Novas estrelas da balança do setor, como algodão, milho e até o trigo, também estão sob pressão com o clima nos EUA. Em junho, a cotação média do milho caiu 3,50% sobre a média de maio em Chicago; no caso do trigo, a baixa foi de 5,31% e no do algodão, Nova York, de 10,58% em Nova York. Mesmo para o algodão, que resistia solitário no cenário de desaceleração, perspectivas foram revistas. A Anea, entidade que reúne os exportadores, baixou a previsão de embarques neste ano em 50 mil toneladas, para 360 mil. Para 2005, a estimativa caiu de 600 mil para 540 mil toneladas. A entidade reviu sua previsão para a produção de 1,28 milhão para 1,26 milhão de toneladas este ano e de 1,4 milhão para 1,34 milhão de toneladas em 2005.

“A queda das commodities está acontecendo depois de alta dos insumos, que tornam os custos mais elevados e pode desestimular o plantio. Acredito que o setor continuará crescendo, mas, na minha opinião, a febre acabou”, disse Nelson Batista Martin, diretor do Instituto de Economia Agrícola (IEA). Levantamento da Scot Consultoria mostra que os fertilizantes (super simples em pó) subiram 15,79% no país de janeiro a julho deste ano.

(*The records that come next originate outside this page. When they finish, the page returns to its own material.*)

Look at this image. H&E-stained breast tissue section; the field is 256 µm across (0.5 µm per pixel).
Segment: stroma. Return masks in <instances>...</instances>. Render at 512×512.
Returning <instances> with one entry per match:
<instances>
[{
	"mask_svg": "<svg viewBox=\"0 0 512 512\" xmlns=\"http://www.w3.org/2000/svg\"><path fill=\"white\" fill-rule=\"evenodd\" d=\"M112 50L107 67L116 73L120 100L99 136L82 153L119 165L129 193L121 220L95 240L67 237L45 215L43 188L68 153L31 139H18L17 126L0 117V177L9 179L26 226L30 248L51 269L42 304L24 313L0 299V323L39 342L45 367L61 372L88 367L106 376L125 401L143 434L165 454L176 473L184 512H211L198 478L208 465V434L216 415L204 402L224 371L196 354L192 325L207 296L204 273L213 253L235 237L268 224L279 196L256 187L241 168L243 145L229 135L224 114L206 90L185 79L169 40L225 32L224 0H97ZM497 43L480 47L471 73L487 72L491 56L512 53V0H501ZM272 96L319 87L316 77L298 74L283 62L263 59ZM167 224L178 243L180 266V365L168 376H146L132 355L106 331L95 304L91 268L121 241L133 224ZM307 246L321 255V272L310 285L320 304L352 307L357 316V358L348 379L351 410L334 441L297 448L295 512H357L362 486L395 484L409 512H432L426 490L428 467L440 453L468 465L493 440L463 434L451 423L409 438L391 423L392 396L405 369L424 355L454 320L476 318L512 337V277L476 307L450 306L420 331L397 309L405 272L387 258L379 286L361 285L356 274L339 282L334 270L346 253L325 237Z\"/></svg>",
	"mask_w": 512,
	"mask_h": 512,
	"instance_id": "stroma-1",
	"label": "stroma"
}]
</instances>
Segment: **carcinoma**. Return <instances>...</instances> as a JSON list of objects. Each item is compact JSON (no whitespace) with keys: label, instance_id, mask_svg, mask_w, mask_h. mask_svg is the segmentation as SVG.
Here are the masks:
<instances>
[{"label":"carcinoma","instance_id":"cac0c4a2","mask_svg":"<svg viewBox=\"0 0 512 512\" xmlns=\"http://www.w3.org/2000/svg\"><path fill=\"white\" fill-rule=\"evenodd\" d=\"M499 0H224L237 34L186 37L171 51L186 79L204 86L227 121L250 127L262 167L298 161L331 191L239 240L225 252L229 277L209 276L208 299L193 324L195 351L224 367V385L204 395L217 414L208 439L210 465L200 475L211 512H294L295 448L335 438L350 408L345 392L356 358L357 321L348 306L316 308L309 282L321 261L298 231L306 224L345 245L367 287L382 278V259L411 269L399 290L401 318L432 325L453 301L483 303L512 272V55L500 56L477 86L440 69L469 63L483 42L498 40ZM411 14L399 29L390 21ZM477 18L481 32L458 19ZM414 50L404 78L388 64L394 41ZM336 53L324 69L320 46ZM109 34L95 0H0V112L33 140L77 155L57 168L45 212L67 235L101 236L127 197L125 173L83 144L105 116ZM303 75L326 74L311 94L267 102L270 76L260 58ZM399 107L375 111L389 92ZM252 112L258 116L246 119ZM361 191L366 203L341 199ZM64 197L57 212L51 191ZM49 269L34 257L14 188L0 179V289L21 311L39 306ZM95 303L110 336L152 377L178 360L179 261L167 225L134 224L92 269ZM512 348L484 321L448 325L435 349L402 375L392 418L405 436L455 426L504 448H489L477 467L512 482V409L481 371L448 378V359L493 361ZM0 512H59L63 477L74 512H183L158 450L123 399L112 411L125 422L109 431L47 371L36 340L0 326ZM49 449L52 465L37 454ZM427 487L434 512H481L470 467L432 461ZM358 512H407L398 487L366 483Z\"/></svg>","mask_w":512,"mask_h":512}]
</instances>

Para os herbicidas, a alta chegou a 3,38%. A MSConsult trabalha com a perspectiva de aumento de apenas 1,5% nas vendas de adubos em 2004, para 23,139 milhões de toneladas, e estabilidade em 2005.

A retração das cotações externas tirou sustentação dos preços domésticos. Em julho, o índice de preços recebidos (IPR) pelos produtores agropecuários paulistas, pesquisado pelo IEA, deverá registrar variação negativa da ordem de 3%, conforme Martin, o que seria a maior queda desde abril de 2002.

Com a conjunção menos favorável, também a receita das lavouras brasileiras – “da porteira para dentro” -, que nas contas de Fabio Silveira saltou 38,6% em 2003, para US$ 35,9 bilhões, deverá aumentar 10% em 2004, para US$ 39,5 bilhões, e cair em 2005 para US$ 37,9 bilhões. Mesmo a soja deverá amargar queda em 2005 na comparação com 2004.

Mas, mais uma vez, ninguém fala em derrocada do campo, onde produtores, cooperativas e indústrias vem investindo em recursos humanos, infra-estrutura e tecnologia para tornar a atividade cada vez mais sustentável. E os especialistas advertem que a agricultura não é uma ciência exata. Uma estiagem nos EUA na próxima semana, por exemplo, pode injetar ânimo novo às cotações externas de grãos e, por tabela, ao agronegócio brasileiro. Que, nas palavras de Luiz Antônio Pinazza, da Associação Brasileira de Agribusiness (Abag), vive “vôo de águia, não de galinha”.